The Confederation of British Industry in June 2018 had lauded the decision by then-Prime Minister Theresa May and her full cabinet to approve the airport expansion, which is NOT favored by current Prime Minister Boris Johnson. Josh Hardie, CBI deputy director-general, has stated that “Our aviation capacity is set to run out as early as 2025, so it’s crucial we get spades in the ground as soon as possible.”

Meanwhile, China in 2018 announced plans to build 216 NEW airports by 2035 to meet “the growing demands for air travel,” almost doubling the number of airports in that country today. The country (pre-corona virus) in 2017 had 552 million air passengers.

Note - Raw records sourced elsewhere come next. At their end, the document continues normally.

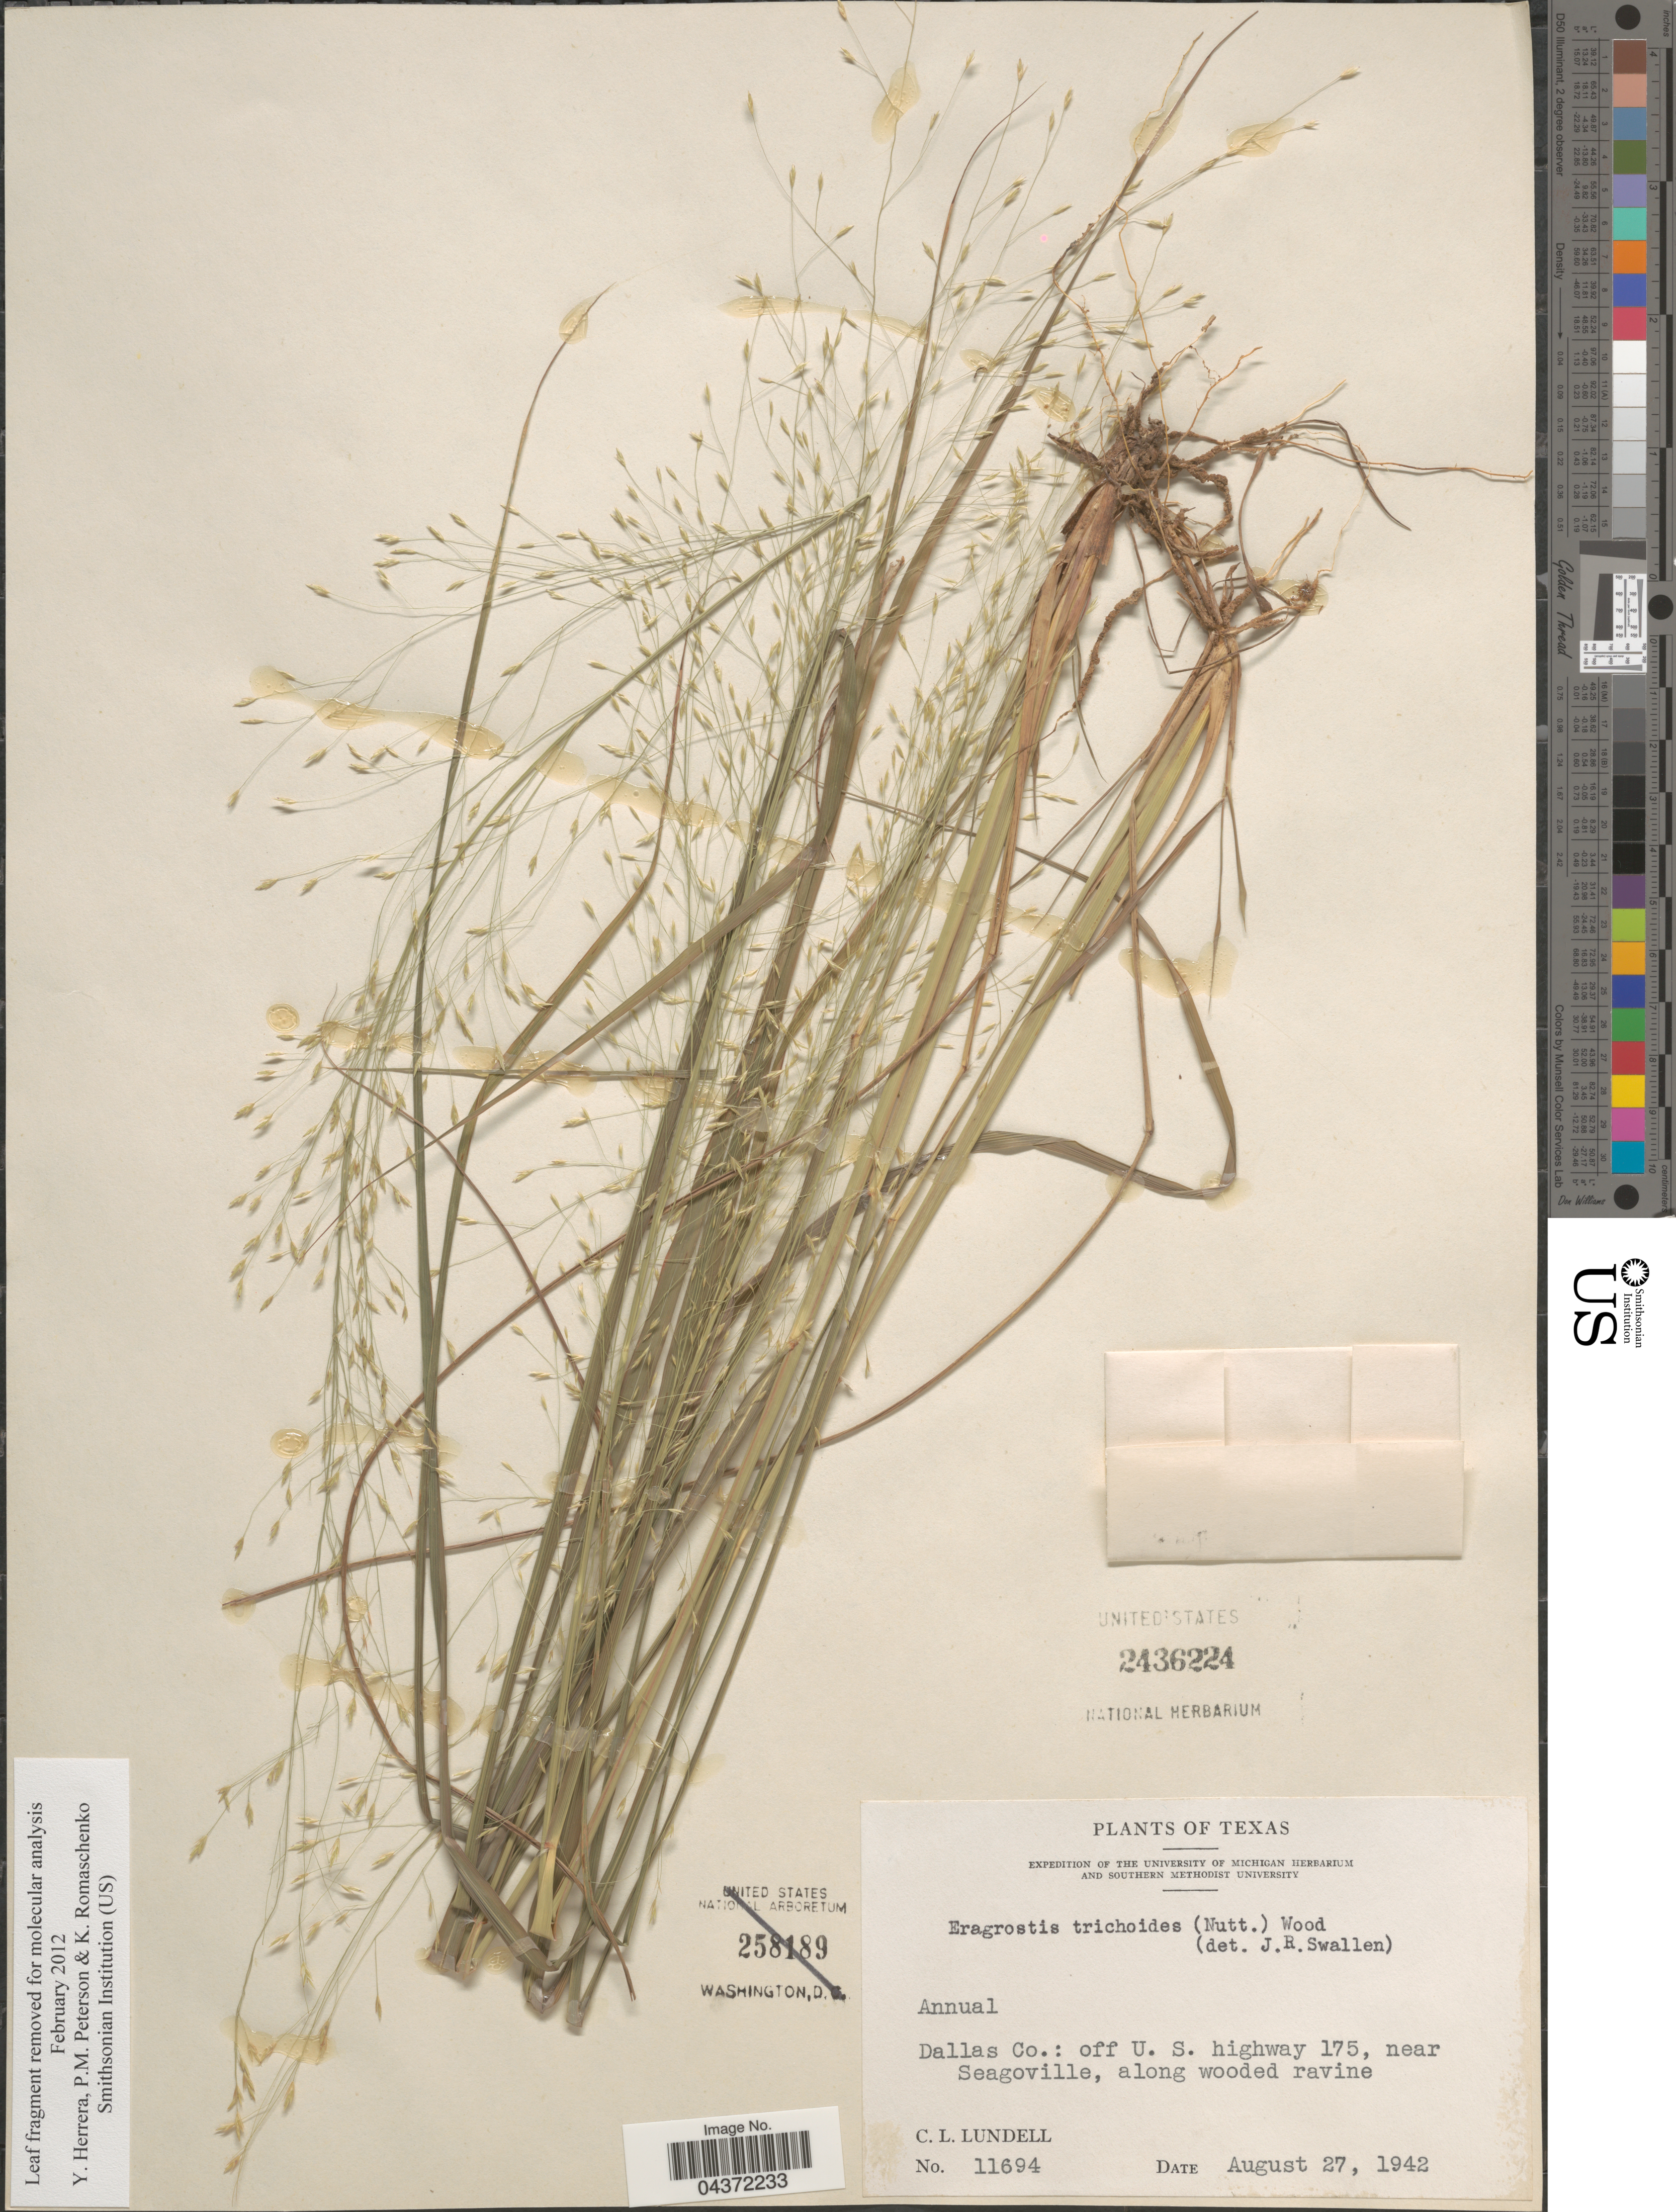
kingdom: Plantae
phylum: Tracheophyta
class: Liliopsida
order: Poales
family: Poaceae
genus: Eragrostis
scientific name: Eragrostis trichodes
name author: (Nutt.) Alph. Wood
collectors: C. L. Lundell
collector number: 11694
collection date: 1942-08-27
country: United States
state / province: Texas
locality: Dallas Co.: off U.S. highway 175, near Seagoville, along wooded ravine.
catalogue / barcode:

India, too, has embarked on a massive plan to build 100 new airports by 2024 as part of a plan to revive economic growth. The plan, conceived by India’s state think tank, also includes doubling the domestic aircraft fleet, training 600 new pilots a year, and upgrading existing runways, many of which date to World War II. Just four years ago, only 75 of the nation’s 450 runways were operational.

Those who hope we can replace jet engines with clean energy will be sad to learn that, while there is such a thing as a solar airplane, they are slow (maximum speed 100 kilometers per hour), unable to carry an airplane full of passengers, heavily dependent upon good weather, and provide very narrow margins of error for pilots.

As Dan Reed explained in a 2019 Forbes op ed, applying the Green New Deal just to air travel would devastate to the U.S. economy and only address the 3.5 percent of greenhouse gas emissions attributable to air travel. The proposal threatens the jobs of the nation’s 700,000-plus airline employees (whose average salary in 2016 was about $86,000), and severe cutbacks in air travel would also impact industry vendors, airports, cargo forwarding companies, hotels, and other travel-related companies.

Such an action by the U.S. would also threaten the U.S. dominance in aircraft manufacturing technology as well as advanced aviation and aerospace technology, development, and aircraft design and production, Reed added.

While shuttering the airline industry sounds out of the realm of possibility, it must not be forgotten that 67 members of Congress cosponsored the AOC-Markey Green New Deal resolution, including Democratic front-runner Sen. Bernie Sanders (I, VT). Sanders later introduced his own (scaled-down) Green New Deal proposal that would surely be but a first step toward full implementation of the radical plan to transform America away from prosperity.